■ **Exercise directions**
Show each line of the material below that contains the string "Apollo".

■ **Exercise materials**
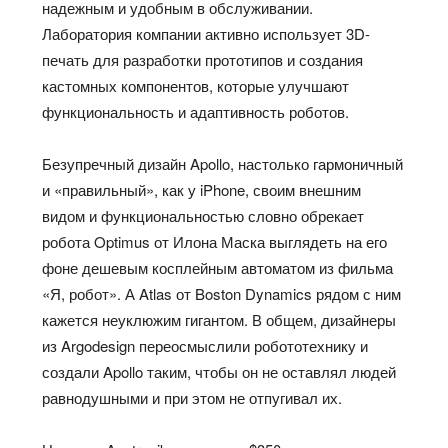
надежным и удобным в обслуживании.
Лаборатория компании активно использует 3D-
печать для разработки прототипов и создания
кастомных компонентов, которые улучшают
функциональность и адаптивность роботов.
Безупречный дизайн Apollo, настолько гармоничный
и «правильный», как у iPhone, своим внешним
видом и функциональностью словно обрекает
робота Optimus от Илона Маска выглядеть на его
фоне дешевым косплейным автоматом из фильма
«Я, робот». А Atlas от Boston Dynamics рядом с ним
кажется неуклюжим гигантом. В общем, дизайнеры
из Argodesign переосмыслили робототехнику и
создали Apollo таким, чтобы он не оставлял людей
равнодушными и при этом не отпугивал их.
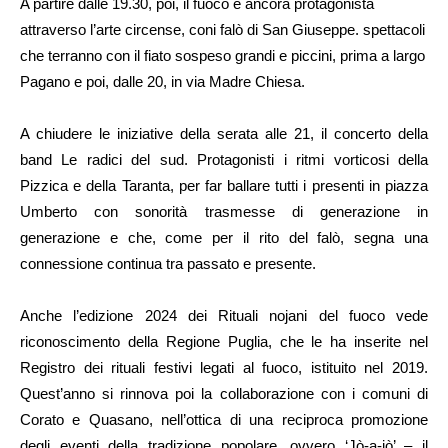
A partire dalle 19.30, poi, il fuoco è ancora protagonista
attraverso l’arte circense, coni falò di San Giuseppe. spettacoli
che terranno con il fiato sospeso grandi e piccini, prima a largo
Pagano e poi, dalle 20, in via Madre Chiesa.
A chiudere le iniziative della serata alle 21, il concerto della
band Le radici del sud. Protagonisti i ritmi vorticosi della
Pizzica e della Taranta, per far ballare tutti i presenti in piazza
Umberto con sonorità trasmesse di generazione in
generazione e che, come per il rito del falò, segna una
connessione continua tra passato e presente.
Anche l’edizione 2024 dei Rituali nojani del fuoco vede
riconoscimento della Regione Puglia, che le ha inserite nel
Registro dei rituali festivi legati al fuoco, istituito nel 2019.
Quest’anno si rinnova poi la collaborazione con i comuni di
Corato e Quasano, nell’ottica di una reciproca promozione
degli eventi della tradizione popolare, ovvero ‘Jò-a-jò’ – il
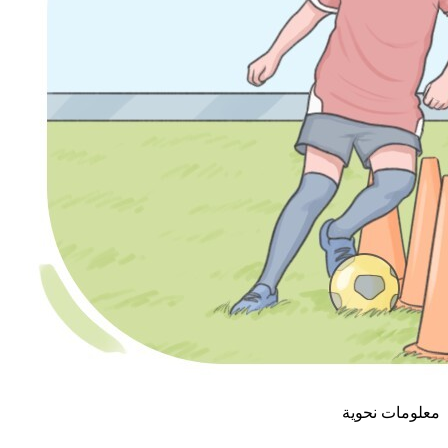
معلومات نحوية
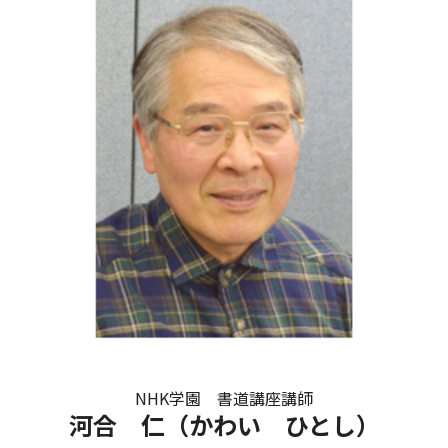
NHK学園 書道講座講師
河合 仁（かわい ひとし）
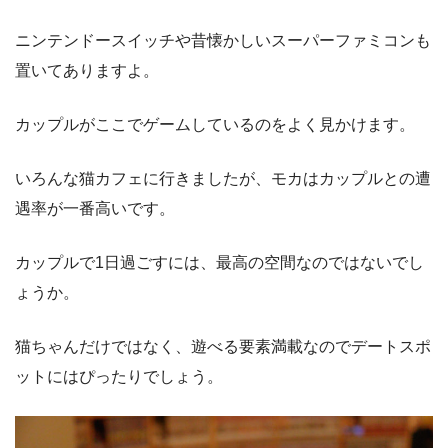
ニンテンドースイッチや昔懐かしいスーパーファミコンも
置いてありますよ。
カップルがここでゲームしているのをよく見かけます。
いろんな猫カフェに行きましたが、モカはカップルとの遭
遇率が一番高いです。
カップルで1日過ごすには、最高の空間なのではないでし
ょうか。
猫ちゃんだけではなく、遊べる要素満載なのでデートスポ
ットにはぴったりでしょう。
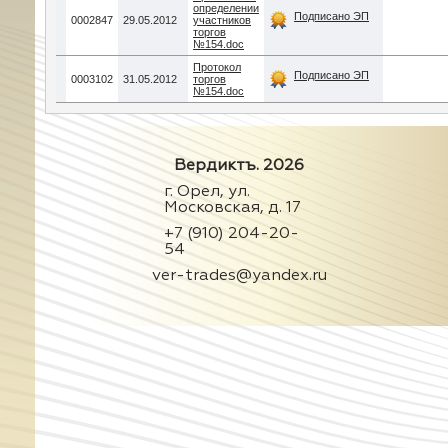
определении
Подписано ЭП
0002847
29.05.2012
участников
торгов
№154.doc
Протокол
Подписано ЭП
0003102
31.05.2012
торгов
№154.doc
Вердиктъ. 2026
г. Орел, ул.
Московская, д. 17
+7 (910) 204-20-
54
ver-trades@yandex.ru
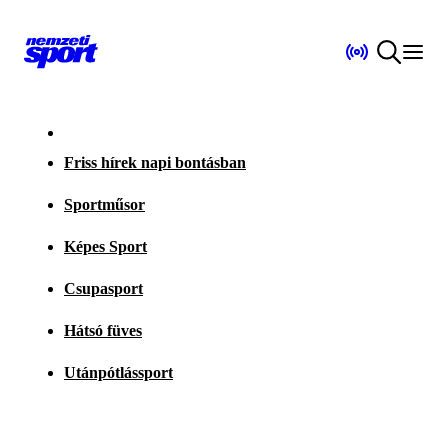
Friss hírek napi bontásban
Sportműsor
Képes Sport
Csupasport
Hátsó füves
Utánpótlássport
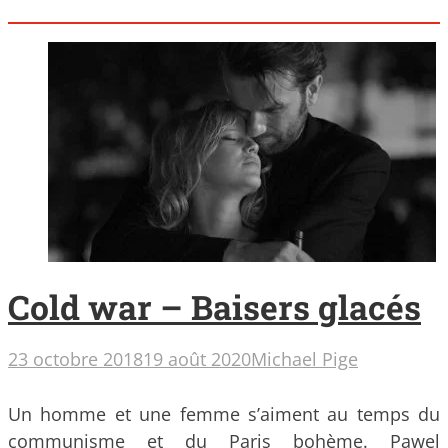
Cold war – Baisers glacés
23 octobre 2018
19 août 2020
Michael Pige
Un homme et une femme s’aiment au temps du
communisme et du Paris bohème. Pawel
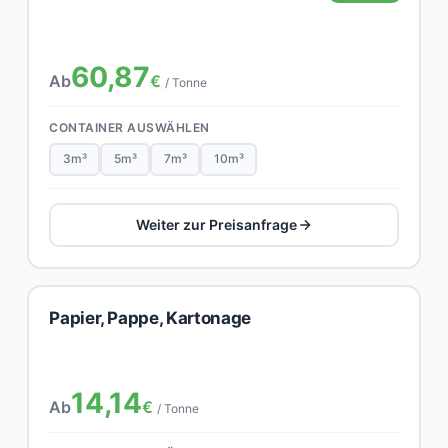
60,87
Ab
€
/ Tonne
CONTAINER AUSWÄHLEN
3m³
5m³
7m³
10m³
Weiter zur Preisanfrage
Papier, Pappe, Kartonage
14,14
Ab
€
/ Tonne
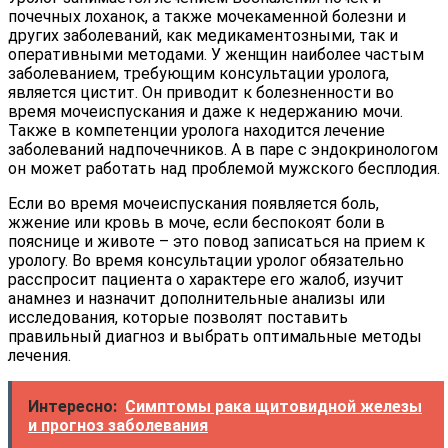
почечных лоханок, а также мочекаменной болезни и
других заболеваний, как медикаментозными, так и
оперативными методами. У женщин наиболее частым
заболеванием, требующим консультации уролога,
является цистит. Он приводит к болезненности во
время мочеиспускания и даже к недержанию мочи.
Также в компетенции уролога находится лечение
заболеваний надпочечников. А в паре с эндокринологом
он может работать над проблемой мужского бесплодия.
Если во время мочеиспускания появляется боль,
жжение или кровь в моче, если беспокоят боли в
пояснице и животе – это повод записаться на прием к
урологу. Во время консультации уролог обязательно
расспросит пациента о характере его жалоб, изучит
анамнез и назначит дополнительные анализы или
исследования, которые позволят поставить
правильный диагноз и выбрать оптимальные методы
лечения.
Интересно:
Симптомы рака щитовидной железы
и прогноз заболевания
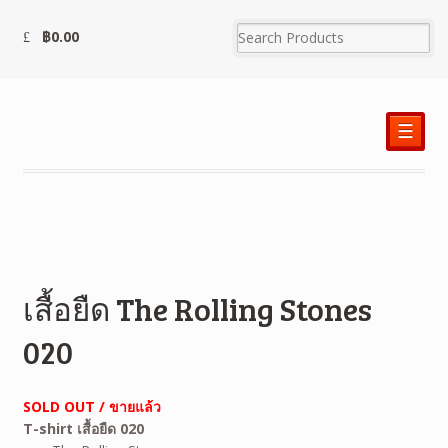
฿
0.00
☰
เสื้อยืด The Rolling Stones
020
SOLD OUT / ขายแล้ว
T-shirt เสื้อยืด 020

■ **Task solution**
Безупречный дизайн Apollo, настолько гармоничный
создали Apollo таким, чтобы он не оставлял людей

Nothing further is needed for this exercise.